HOW TO COMPLETE THIS TASK
Copies of all lines containing the string "muestra" are needed from the data below.

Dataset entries
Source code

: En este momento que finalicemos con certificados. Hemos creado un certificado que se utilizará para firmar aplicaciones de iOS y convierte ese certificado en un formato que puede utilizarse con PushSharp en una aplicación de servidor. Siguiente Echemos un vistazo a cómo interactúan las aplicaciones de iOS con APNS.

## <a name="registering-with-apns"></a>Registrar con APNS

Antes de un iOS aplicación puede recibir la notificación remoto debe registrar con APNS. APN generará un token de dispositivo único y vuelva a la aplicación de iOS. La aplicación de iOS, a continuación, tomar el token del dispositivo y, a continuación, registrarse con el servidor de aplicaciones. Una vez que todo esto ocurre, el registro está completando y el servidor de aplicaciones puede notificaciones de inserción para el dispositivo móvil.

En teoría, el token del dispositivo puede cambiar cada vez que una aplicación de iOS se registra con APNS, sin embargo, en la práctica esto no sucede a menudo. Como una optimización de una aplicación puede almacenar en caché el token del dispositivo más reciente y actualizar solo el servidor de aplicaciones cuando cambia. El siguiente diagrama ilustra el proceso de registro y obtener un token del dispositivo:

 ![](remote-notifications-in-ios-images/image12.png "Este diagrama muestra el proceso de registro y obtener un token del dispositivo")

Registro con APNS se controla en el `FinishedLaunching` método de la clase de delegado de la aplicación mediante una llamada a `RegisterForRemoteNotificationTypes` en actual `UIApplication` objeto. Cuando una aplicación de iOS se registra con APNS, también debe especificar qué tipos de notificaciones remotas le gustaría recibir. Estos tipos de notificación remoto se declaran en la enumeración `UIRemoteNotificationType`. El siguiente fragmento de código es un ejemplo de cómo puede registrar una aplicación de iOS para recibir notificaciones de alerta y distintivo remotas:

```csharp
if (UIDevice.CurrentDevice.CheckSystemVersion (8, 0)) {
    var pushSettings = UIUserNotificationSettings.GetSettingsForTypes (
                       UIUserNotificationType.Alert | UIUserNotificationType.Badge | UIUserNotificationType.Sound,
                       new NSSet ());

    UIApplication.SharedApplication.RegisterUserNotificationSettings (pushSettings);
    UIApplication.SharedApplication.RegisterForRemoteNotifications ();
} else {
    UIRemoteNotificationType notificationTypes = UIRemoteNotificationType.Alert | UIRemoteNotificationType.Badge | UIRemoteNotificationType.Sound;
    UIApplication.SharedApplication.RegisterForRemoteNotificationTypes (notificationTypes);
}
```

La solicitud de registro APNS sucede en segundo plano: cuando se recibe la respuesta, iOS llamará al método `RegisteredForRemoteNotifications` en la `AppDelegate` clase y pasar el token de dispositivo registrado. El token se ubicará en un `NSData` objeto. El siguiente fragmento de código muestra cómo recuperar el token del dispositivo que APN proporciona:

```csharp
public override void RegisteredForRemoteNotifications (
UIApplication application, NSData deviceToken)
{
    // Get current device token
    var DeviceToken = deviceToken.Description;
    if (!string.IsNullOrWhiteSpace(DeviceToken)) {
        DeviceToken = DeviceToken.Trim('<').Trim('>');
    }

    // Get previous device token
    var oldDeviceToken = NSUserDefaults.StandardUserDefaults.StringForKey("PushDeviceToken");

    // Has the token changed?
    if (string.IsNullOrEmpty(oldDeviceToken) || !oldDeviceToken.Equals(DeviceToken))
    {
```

EXERCISE ANSWER
 ![](remote-notifications-in-ios-images/image12.png "Este diagrama muestra el proceso de registro y obtener un token del dispositivo")
La solicitud de registro APNS sucede en segundo plano: cuando se recibe la respuesta, iOS llamará al método `RegisteredForRemoteNotifications` en la `AppDelegate` clase y pasar el token de dispositivo registrado. El token se ubicará en un `NSData` objeto. El siguiente fragmento de código muestra cómo recuperar el token del dispositivo que APN proporciona:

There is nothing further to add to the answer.